# Entropic Thoughts

In estimation, it’s easy to accidentally spend a lot of time to improve the accuracy of an estimation or forecast based on data that is fundamentally very imprecise. It’s important to know how the uncertainty of the input data trickles through to the estimation and affects its accuracy. It is senseless to try to achieve greater accuracy than that, because it won’t happen even with the most heroic of efforts.

A community member of Metaculus asks,

Has anyone figured out a rough heuristic for predicting the next week’s sun-hours based on weather forecasts? This week I was like “oh, it’s been pretty cloudy, so it’ll be ~58hrs”. Then it’s 74! The same happened the last couple of weeks.

One’s first instict in situations like this should be a back-of-the-napkin calculation of what accuracy is even theoretically possible. First, some basic knowledge we will need:

• Cloud cover is measured in okta, which is 1/8th of the sky. So one okta is 12.5 % of the sky covered.
• The highest amount of weekly sun in this location in recent history has been 118 hours, so to be conservative, let’s say the maximum possible sun is 120 hours.

The ecmwf publishes probabilistic weather forecasts including cloud coverage, which lets us deduce the standard error of daily cloud coverage forecasting. At the time of writing, their 80 % interval (the narrower bars in the bar-and-whisker plot) seems to cover on average about 5.2 okta.

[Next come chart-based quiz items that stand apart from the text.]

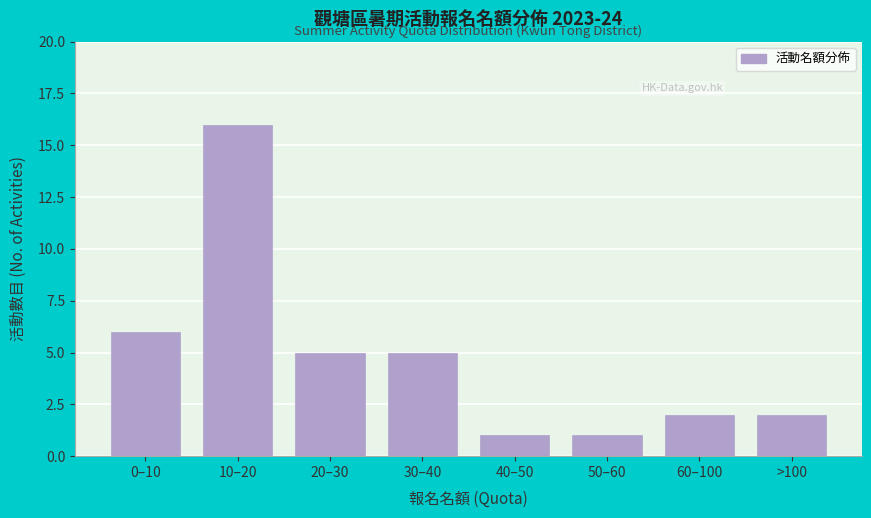

Reading left to right, transcribe all the data shown in this chart.

0–10=6	10–20=16	20–30=5	30–40=5	40–50=1	50–60=1	60–100=2	>100=2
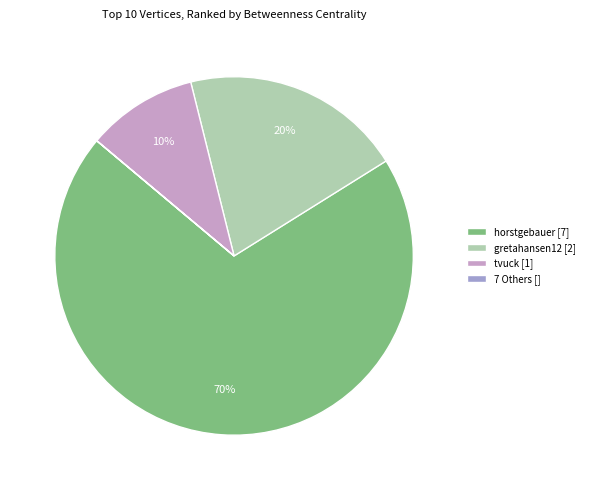

Which category accounts for the majority?

horstgebauer [7]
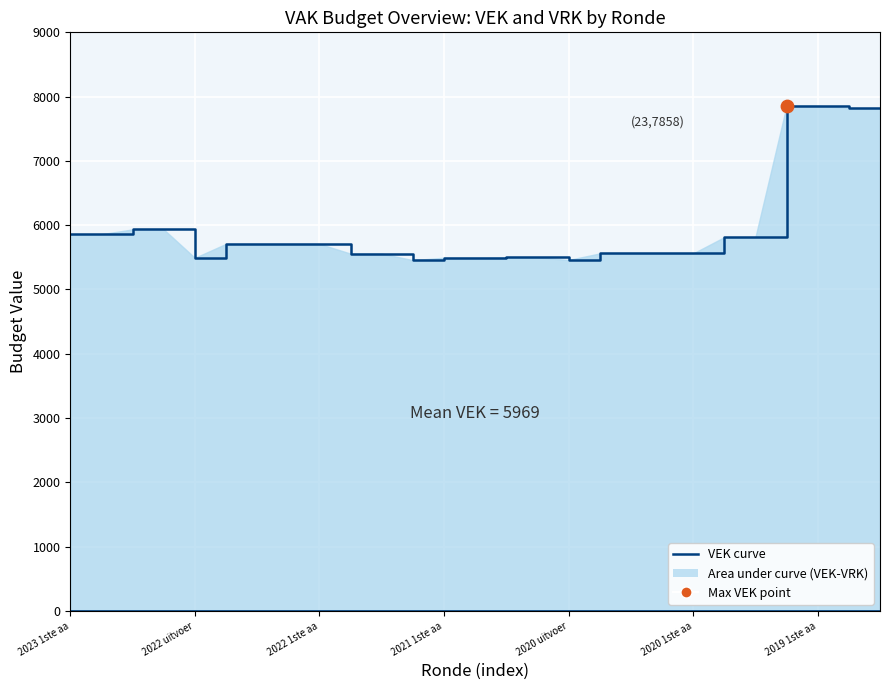

Which series has the largest total across all categories?

VEK curve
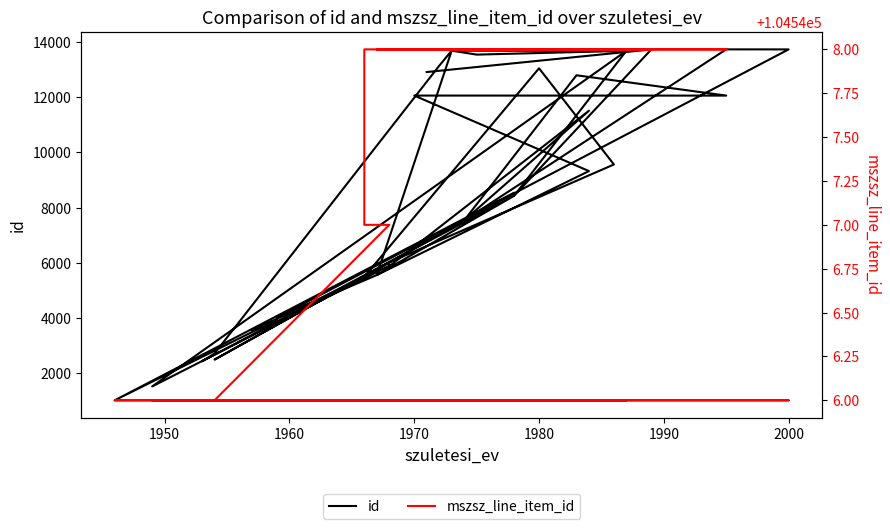

Reading right to left, list all the values displayed in this chart.

id: 12912	13731	8429	13681	13543	13686	5561	9326	12060	12059	12795	7537	11511	5878	6020	9565	13048	5501	5522	5522	5501	6020	2499	8542	1025	3945	3551	5898	1527	13681	13686	13139	2722	2438	8429	5561	4015	13732	13733	7537
mszsz_line_item_id: 104548	104548	104548	104548	104548	104548	104548	104548	104548	104548	104548	104548	104548	104548	104548	104548	104548	104548	104548	104547	104547	104547	104546	104546	104546	104546	104546	104546	104546	104546	104546	104546	104546	104546	104546	104546	104546	104546	104546	104546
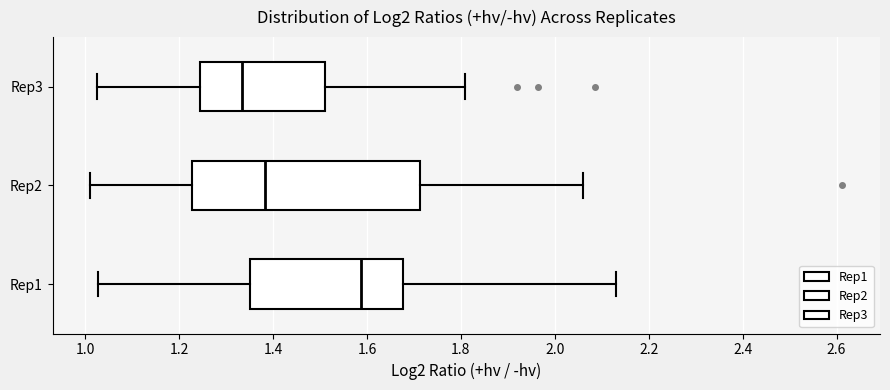

Which box has the furthest to the left median line?

Rep3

Since we’re just shooting the breeze here, let’s assume a normal distribution1 Eyeballing the distributions, it’s clearly not normal, but maybe close enough to get some numbers going., because that lets us translate the 5.2 okta into a standard deviation, by dividing by two (to get a one-sided z-score) and then looking up what z score corresponds to 10 % (it’s 1.128), and dividing by that also.

$\frac{5.2}{2 \times 1.128} \approx 2.3$

So the standard error of the daily cloud coverage forecast is 2.3 okta.2 For a reality check, since the 25–75 % range of the normal distribution has a z-score of ±0.67, we will expect to see cloud coverage differ from the forecast by more than 2.3×0.67 = 1.6 okta more than half the time. This is a very uncertain forecast.

# Tie uncertainty into your estimation

If “percent of sky covered with clouds” translates directly to sun hours, that gives us an upper limit on the accuracy of an estimation of sun hours for next week.

If we are a little sloppy with terminology, a week contains 7×8=56 daily okta. If we take all the daily cloud coverage forecasts in a week together, the standard error for the entire week should be $$2.3 \sqrt{7} \approx 6.1$$. Thus, the weekly cloud coverage forecast error is in the ballpark of 11 %.

The maximum weekly number of sun hours was 120. Taking 11 % of this gives us a standard error of the sun-hour estimation of ±13 hours, which in turn means that 90 % of the time, we will see the actual sun-hours be within 1.645×13 = ±21.5 hours of our forecast, even when we are forecasting optimally – simply due to the uncertainty in the cloud cover forecast.

Thus, the initial problem of the actual sun-hours deviating by 16 from the forecast is completely normal for this type of data. We shouldn’t expect to do better even if we had a perfect forecasting method!

# Analysis for a more exact solution

In this case we did the translation from input error to forecast error very sloppily. This is probably fine for a majority of forecasts. In some cases we might want a more exact solution, an expression that tells us exactly how uncertain the forecast is based on uncertainty in the inputs.

In the simplest case, the forecast is a one-dimensional function of just one input; it will look like a regular curve on the X and Y plane. The question then becomes: How much does this function change due to small fluctuations in the input? This is what derivatives solve for us!

To use a somewhat simple example, what is the effect of error in radius measurement on the estimation of sphere volume? The volume of a sphere is given by $$V = 4/3 \pi r^3$$, with first order derivative

$\frac{dV}{dr} = 3r^2$

Which means a 5 % error in radius measurement turns into roughly a 10 % error in volume estimation, due to the square: $$1.05^2 \approx 1.1$$. If we want an even more exact result, we can add in higher order derivatives (think Taylor series expansion).